The noble Lord’s amendments would require us to act before the consultation is concluded and would commit the Government to a specific set of measures that may not ultimately represent the most effective or proportionate way to protect our children. That is why the Government cannot accept Amendments 37 and 38; it is not because we do not agree with the objectives but because legislating could risk unintended consequences. It would mean acting before listening to what the consultation tells us and to what parents and children need.
Some 20,000 parents have responded to the parent-specific survey. We are extremely keen to assess and hear what parents and children say. Additionally, these amendments are restricted to user-to-user services under the Online Safety Act. It is hugely important that we seek views across other services. We know that children use other mechanisms, such as AI chatbots and gaming, which are not consistently caught by the definition of user-to-user services.
I just want to say that we are taking the consultation extremely seriously, as we are the national conversation. Alongside the publication of the consultation, we announced that a parallel academic panel will be formed, and this panel of experts will assist in assessing the development of the evidence base, drawing on the international expertise that many noble Lords have mentioned today, for example from Australia, to advise us as we take these matters forward.
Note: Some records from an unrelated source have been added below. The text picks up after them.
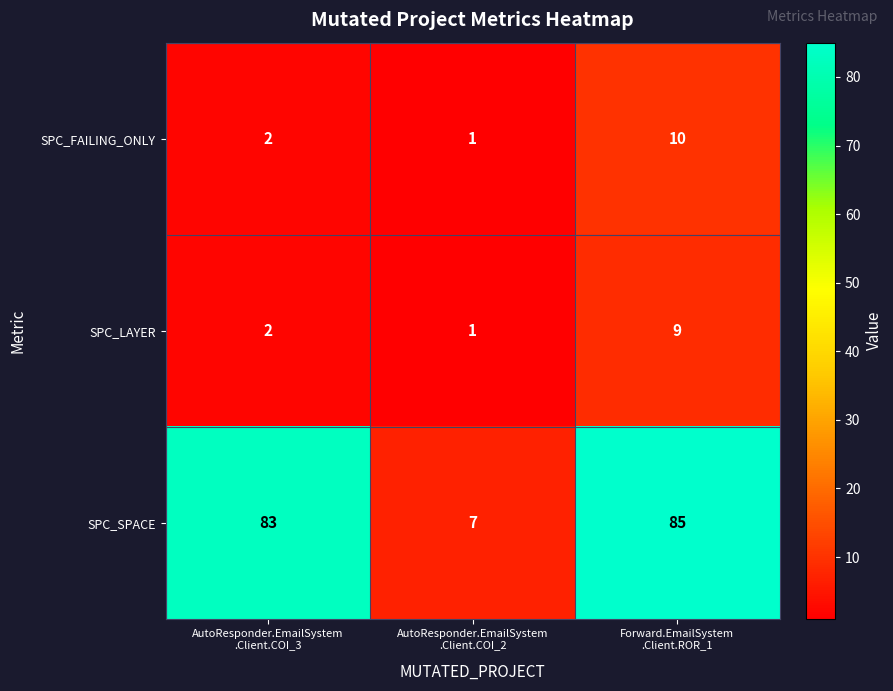

Rank the series by their maximum value, from lowest to highest.

SPC_LAYER, SPC_FAILING_ONLY, SPC_SPACE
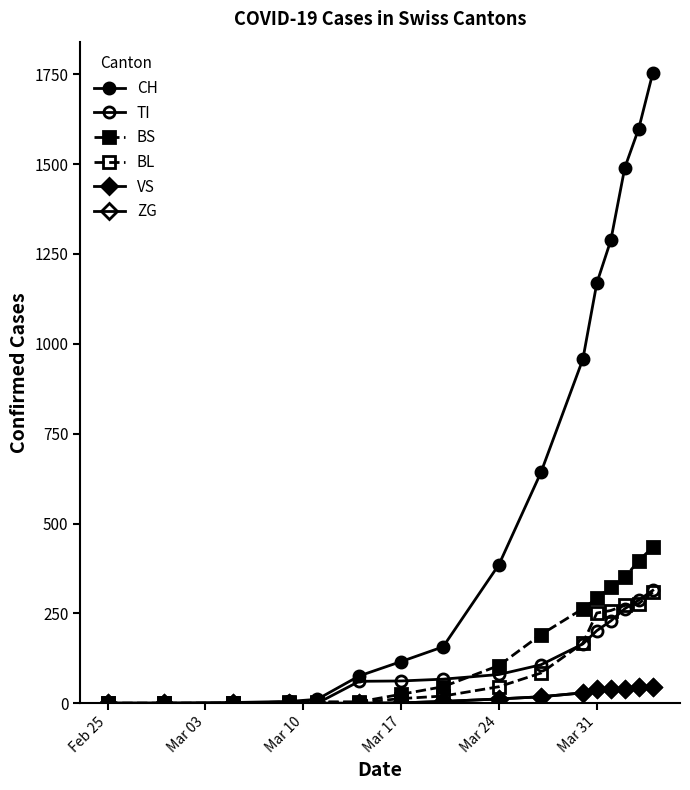

Does the chart have visible grid lines?

No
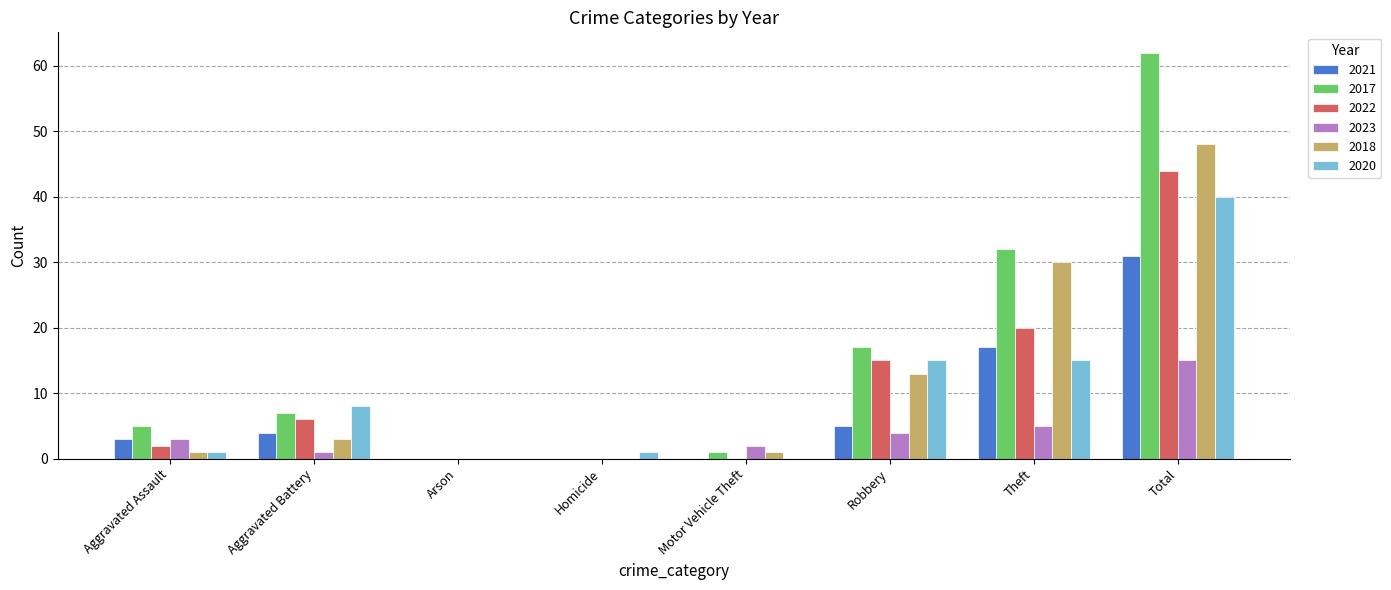

Reading left to right, transcribe all the data shown in this chart.

2021: 3	4	0	0	0	5	17	31
2017: 5	7	0	0	1	17	32	62
2022: 2	6	0	0	0	15	20	44
2023: 3	1	0	0	2	4	5	15
2018: 1	3	0	0	1	13	30	48
2020: 1	8	0	1	0	15	15	40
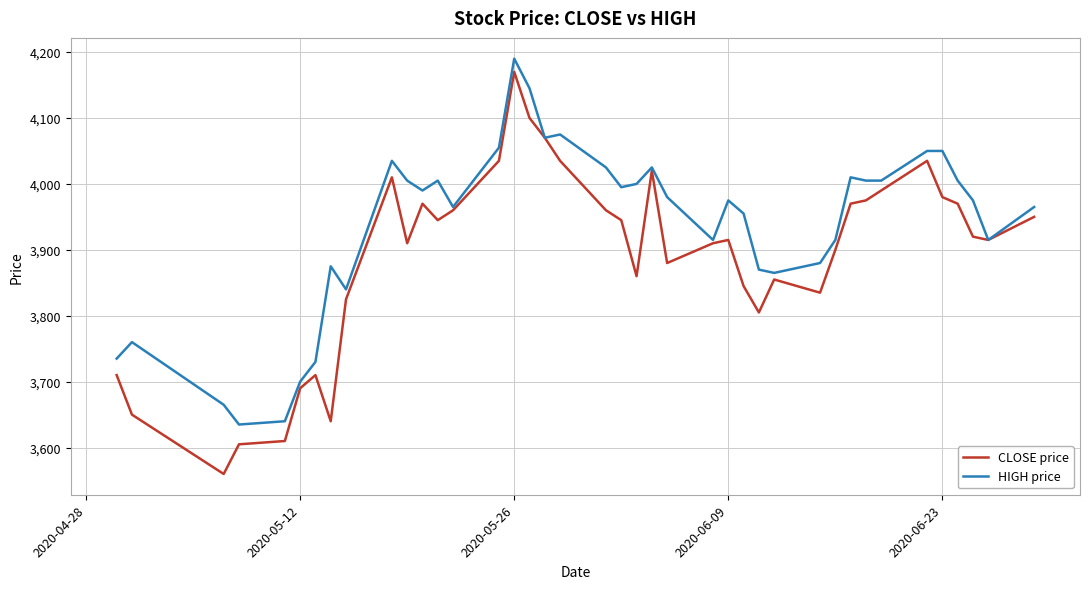

What is the maximum value for CLOSE price?

4170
Many noble Lords—the noble Lord, Lord Nash, the noble Baroness, Lady Kidron, and the noble Viscount, Lord Colville—have rightly pressed the question of pace and swiftness of action. The reason for the Government’s amendment in lieu is exactly that: to provide a clear and deliverable route to take forward what we want to do, informed by the results of the consultation. The consultation closes in May and we will respond by the summer to set out next steps. That means we can act within months, not years.
The use of those powers and the parliamentary scrutiny of them were mentioned by many noble Lords, such as the noble Lords, Lord Bellamy and Lord Carter, and the noble Viscount, Lord Colville. I say to the noble Baroness, Lady Barran, that we absolutely recognise the importance of parliamentary scrutiny and the expertise that parliamentarians in both Houses provide. Each of these powers will be subject to the affirmative resolution procedure, which will ensure appropriate parliamentary scrutiny before we enact policy changes. We feel that the delegated powers the Bill proposes are justified and proportionate, and we have sought to provide as much detail as we can to support their scrutiny.
Lastly, on Amendment 106, on mobile phones in schools, our position is clear: mobile phones have no place in schools. We believe this is primarily an issue of enforcement, and that is why we have set out the strengthened guidance and why we are supporting with our network of attendance and behaviour hubs. We are backing head teachers to take the necessary action.
In closing, I urge noble Lords to support the Government’s amendment, which gives us power to take effective, evidence-based action, and to resist Amendments 37, 38 and 106. We share a goal: the question is simply how best to achieve it. Our amendment is the right one and I hope that noble Lords will join us in supporting it.
Lord Nash (Con)
My Lords, I have listened to what the Minister has to say, but I have also read the consultation very carefully and listened to the statements made publicly by the DSIT Secretary of State. I can only conclude from those that the Government have no real commitment to do anything serious about the harms that our children are experiencing on social media, and I ask the House to agree to my Motion G1. Therefore, I would like to test the opinion of the House on my social media amendment.
I must inform your Lordships that, if Motion G1 is agreed, it pre-empts Motion G2.